#### PROBLEM TO WORK ON
Gather all lines in the entries that include the word "улсын".

#### EXCERPTED DATA
================

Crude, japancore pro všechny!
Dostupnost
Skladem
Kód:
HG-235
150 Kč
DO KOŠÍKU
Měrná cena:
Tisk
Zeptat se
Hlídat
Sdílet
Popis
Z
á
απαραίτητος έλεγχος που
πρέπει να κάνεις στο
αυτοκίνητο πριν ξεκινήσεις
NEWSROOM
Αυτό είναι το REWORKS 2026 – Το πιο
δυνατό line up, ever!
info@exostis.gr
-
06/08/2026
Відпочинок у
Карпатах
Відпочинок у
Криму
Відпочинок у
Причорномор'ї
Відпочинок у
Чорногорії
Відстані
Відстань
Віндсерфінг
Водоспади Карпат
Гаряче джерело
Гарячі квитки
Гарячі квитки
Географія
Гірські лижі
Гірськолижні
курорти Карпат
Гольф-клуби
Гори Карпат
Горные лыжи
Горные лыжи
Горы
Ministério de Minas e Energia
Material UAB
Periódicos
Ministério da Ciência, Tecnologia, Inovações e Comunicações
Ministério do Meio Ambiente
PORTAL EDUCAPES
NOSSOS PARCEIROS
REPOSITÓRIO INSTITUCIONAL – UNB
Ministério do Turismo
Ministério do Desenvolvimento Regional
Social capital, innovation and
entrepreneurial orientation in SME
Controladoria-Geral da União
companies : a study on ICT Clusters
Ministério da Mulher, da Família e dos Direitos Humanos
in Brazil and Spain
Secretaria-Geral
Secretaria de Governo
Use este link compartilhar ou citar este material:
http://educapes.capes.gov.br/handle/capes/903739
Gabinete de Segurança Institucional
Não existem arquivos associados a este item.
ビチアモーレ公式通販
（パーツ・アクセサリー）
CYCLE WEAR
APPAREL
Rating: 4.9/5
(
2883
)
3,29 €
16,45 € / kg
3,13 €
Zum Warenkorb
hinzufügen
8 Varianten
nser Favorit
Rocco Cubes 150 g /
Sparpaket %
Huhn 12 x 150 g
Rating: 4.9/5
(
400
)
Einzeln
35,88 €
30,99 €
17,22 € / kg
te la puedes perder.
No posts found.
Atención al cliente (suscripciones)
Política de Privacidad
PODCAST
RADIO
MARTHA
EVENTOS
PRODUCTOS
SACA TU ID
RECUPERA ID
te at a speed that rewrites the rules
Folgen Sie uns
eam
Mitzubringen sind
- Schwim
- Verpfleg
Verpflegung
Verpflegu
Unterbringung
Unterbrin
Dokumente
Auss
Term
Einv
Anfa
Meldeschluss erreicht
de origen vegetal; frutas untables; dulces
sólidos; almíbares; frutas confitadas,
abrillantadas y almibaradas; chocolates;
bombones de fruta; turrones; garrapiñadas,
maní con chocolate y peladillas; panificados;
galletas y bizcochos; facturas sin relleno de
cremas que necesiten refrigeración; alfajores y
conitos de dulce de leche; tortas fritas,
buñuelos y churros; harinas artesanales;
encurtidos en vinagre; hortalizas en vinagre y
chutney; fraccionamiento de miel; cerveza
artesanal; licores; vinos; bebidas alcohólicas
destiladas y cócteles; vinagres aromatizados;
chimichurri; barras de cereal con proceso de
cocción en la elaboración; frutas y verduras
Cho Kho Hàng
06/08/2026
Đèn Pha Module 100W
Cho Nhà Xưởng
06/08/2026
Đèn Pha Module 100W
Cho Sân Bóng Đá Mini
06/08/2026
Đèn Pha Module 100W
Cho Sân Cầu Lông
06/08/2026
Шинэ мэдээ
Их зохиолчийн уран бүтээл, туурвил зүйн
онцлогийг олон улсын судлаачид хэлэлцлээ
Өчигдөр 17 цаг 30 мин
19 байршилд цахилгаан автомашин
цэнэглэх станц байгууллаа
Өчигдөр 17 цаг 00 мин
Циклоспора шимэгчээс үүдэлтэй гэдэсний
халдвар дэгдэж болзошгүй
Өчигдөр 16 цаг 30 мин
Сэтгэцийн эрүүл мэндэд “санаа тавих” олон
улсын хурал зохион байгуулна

================

#### ANSWER SECTION
онцлогийг олон улсын судлаачид хэлэлцлээ
улсын хурал зохион байгуулна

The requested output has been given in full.